Whenever I got a weird feeling, I'd turn and look around. Of course nothing was there, I was just being paranoid. Then I would take a sniff of Jango's jacket and I would feel oddly comforted... safe and secure.

Power walking home gave me time to think.

But mostly my thoughts were centred on Jango. I couldn't keep them away from him.

The way his eyes were the exact colour of blue ice, like nothing I've ever seen before. The way his midnight black hair contradicts his white, slightly tanned skin so well. The way he's so tall he towers over me and has to bend down to speak in my ear. The way his strides are larger than mine, and he slowed down just to walk with me. The way he took my feelings into consideration when he noticed I didn't want him coming to the orphanage.

Everything about him is so confusing, yet kind of alluring. I want to be around him, and yet the smarter side of me doesn't. It's hard with my wolf jumping whenever I think of him- which seems to be always.

The feeling of being watched washes over me again. I turn to look down the road I was walking down, only to find it deserted yet again! A growl of frustration slips past my lips as I hunch over in Jango's jacket.

I pick up the pace.

I just feel really... confused.

Ten minutes later the orphanage comes into view. I practically bolt inside and slam the door shut, though the feeling of being watched left me a minute ago.

"Don't slam the door, Lyrissa!" Barbara yells, coming around the corner. Her short, frizzy brown hair has grey streaks in it. Her eyes are hard and dark. She is a little overweight, but it doesn't stop her from doing anything she wants to do.
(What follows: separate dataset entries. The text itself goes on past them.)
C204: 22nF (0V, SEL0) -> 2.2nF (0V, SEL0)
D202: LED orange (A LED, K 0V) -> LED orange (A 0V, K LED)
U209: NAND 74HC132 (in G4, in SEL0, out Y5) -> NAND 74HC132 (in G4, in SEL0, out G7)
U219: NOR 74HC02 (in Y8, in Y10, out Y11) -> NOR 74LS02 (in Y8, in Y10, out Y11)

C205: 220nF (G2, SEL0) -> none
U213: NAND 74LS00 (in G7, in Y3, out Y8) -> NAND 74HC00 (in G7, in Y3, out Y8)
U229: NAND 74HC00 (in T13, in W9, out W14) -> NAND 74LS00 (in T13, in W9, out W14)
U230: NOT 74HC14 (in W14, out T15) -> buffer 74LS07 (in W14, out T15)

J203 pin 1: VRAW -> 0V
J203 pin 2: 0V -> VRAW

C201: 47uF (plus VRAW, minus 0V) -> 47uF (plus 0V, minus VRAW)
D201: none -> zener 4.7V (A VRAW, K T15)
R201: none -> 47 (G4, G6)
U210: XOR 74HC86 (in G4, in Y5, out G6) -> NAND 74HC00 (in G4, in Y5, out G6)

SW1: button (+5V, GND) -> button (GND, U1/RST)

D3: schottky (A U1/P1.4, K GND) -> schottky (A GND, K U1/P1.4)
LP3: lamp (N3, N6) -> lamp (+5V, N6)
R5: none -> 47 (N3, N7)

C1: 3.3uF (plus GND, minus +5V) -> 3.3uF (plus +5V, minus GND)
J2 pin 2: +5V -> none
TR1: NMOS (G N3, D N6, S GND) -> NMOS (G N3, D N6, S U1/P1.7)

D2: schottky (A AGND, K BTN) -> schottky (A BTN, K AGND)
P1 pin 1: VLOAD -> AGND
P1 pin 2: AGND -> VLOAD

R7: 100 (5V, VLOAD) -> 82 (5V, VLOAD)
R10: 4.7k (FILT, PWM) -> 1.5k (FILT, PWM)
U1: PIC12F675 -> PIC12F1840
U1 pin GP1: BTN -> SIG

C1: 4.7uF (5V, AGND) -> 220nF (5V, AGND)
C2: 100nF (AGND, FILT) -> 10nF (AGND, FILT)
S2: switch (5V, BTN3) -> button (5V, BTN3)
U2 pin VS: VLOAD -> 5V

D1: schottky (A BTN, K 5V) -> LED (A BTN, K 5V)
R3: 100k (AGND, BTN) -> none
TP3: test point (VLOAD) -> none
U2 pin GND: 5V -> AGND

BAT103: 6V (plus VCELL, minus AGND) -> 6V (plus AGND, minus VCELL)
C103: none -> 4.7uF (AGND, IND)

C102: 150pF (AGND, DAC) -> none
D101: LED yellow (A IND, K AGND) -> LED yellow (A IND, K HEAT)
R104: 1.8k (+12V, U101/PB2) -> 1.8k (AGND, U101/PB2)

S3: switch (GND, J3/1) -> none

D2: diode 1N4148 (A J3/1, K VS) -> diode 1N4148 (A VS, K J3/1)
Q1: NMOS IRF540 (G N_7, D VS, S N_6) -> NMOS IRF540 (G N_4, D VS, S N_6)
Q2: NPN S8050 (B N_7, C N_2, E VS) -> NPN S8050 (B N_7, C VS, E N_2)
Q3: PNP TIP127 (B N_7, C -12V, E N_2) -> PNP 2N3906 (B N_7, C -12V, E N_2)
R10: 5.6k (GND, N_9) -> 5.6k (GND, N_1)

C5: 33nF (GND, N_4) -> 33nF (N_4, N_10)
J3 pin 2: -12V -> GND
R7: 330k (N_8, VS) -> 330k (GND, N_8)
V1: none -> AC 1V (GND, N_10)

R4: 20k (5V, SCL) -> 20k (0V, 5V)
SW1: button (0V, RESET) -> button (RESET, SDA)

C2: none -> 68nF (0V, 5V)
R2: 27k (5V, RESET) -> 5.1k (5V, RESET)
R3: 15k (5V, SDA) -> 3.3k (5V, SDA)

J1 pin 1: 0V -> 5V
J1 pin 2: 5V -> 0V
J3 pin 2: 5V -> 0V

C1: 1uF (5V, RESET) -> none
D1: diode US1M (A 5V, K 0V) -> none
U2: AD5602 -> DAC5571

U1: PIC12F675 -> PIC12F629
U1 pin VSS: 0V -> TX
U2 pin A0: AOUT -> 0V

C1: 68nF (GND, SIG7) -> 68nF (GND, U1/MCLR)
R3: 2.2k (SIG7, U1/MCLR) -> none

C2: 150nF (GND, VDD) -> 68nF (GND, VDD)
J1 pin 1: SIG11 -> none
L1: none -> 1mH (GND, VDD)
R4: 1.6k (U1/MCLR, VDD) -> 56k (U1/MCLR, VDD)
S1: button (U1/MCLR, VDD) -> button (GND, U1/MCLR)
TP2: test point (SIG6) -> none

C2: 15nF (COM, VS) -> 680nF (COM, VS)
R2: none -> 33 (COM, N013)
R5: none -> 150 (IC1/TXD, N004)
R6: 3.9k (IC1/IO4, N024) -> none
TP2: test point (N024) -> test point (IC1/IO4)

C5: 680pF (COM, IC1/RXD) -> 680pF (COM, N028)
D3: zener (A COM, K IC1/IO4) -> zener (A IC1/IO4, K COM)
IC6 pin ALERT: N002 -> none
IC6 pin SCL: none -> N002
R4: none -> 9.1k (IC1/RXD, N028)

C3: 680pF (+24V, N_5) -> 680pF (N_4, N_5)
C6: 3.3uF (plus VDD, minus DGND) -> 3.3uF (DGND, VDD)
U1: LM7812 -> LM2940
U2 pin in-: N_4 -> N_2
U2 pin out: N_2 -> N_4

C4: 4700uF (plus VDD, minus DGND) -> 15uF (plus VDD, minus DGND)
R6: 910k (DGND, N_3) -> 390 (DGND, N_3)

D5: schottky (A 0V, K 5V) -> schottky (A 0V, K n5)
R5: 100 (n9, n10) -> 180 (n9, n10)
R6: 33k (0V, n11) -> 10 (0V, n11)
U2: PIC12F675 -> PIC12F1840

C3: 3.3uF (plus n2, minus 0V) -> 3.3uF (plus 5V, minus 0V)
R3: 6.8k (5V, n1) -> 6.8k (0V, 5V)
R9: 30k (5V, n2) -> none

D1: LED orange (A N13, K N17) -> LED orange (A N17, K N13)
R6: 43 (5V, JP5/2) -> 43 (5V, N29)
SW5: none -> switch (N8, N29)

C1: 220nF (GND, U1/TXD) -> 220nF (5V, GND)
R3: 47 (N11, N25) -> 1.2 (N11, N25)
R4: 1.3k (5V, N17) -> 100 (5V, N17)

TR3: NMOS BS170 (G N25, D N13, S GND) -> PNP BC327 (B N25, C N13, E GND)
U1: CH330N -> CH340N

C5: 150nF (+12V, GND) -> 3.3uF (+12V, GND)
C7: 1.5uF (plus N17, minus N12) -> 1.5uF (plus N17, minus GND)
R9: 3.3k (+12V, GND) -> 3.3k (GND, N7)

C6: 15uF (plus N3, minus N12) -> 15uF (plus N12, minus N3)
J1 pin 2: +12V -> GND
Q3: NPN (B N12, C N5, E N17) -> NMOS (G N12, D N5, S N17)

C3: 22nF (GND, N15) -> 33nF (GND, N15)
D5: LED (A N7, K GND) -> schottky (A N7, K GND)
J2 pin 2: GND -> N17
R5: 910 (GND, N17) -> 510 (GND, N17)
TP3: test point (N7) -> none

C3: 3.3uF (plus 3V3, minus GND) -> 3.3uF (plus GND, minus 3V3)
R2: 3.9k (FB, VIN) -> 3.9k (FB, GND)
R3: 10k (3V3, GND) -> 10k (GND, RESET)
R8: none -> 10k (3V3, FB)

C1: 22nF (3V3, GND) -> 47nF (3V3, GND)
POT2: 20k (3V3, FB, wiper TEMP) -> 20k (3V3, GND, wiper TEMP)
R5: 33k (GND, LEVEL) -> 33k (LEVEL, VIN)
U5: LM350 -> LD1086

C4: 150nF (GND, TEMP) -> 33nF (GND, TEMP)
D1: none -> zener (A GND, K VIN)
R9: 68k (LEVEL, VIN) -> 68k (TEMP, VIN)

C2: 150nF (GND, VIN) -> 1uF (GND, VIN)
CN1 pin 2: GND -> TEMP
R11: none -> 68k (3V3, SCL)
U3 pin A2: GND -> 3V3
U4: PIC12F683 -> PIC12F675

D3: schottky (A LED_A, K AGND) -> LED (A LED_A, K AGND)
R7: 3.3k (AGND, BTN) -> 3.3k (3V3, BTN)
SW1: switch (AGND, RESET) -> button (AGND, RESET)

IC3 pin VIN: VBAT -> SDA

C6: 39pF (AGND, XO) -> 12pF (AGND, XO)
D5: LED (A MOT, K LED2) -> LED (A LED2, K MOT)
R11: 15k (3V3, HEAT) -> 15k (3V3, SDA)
I cower against the door. "Sorry." I mumble, looking down.

She just walks away, leaving me there almost trembling. Over the years she has stopped physically abusing me because I've gotten older. I have a phone now and I go to high school, meaning I have more ways to tell on her.

Anyway, she must feel like she has me under her thumb because of the abuse I received as a kid. I don't dare to do anything wrong anymore, which is one of the many reasons I'm so nervous around people.

I can't say the same for the little kids here though. There are fourteen kids living in this house, since it's fairly large. No one under the age of one, and no one older than me.

Iris is lucky she's in high school or she would have probably been treated the same as the little kids. Poor them, but I had to go through worse than them.

Luckily Barbara didn't notice Jango's jacket on me. She would have taken it and put it in the clothes pile for everyone to touch and to use, and I do not want that. I want a keepsake of him, and I don't really know why. But I want to keep his scent for as long as I can, it's comforting and relaxing to me and my wolf.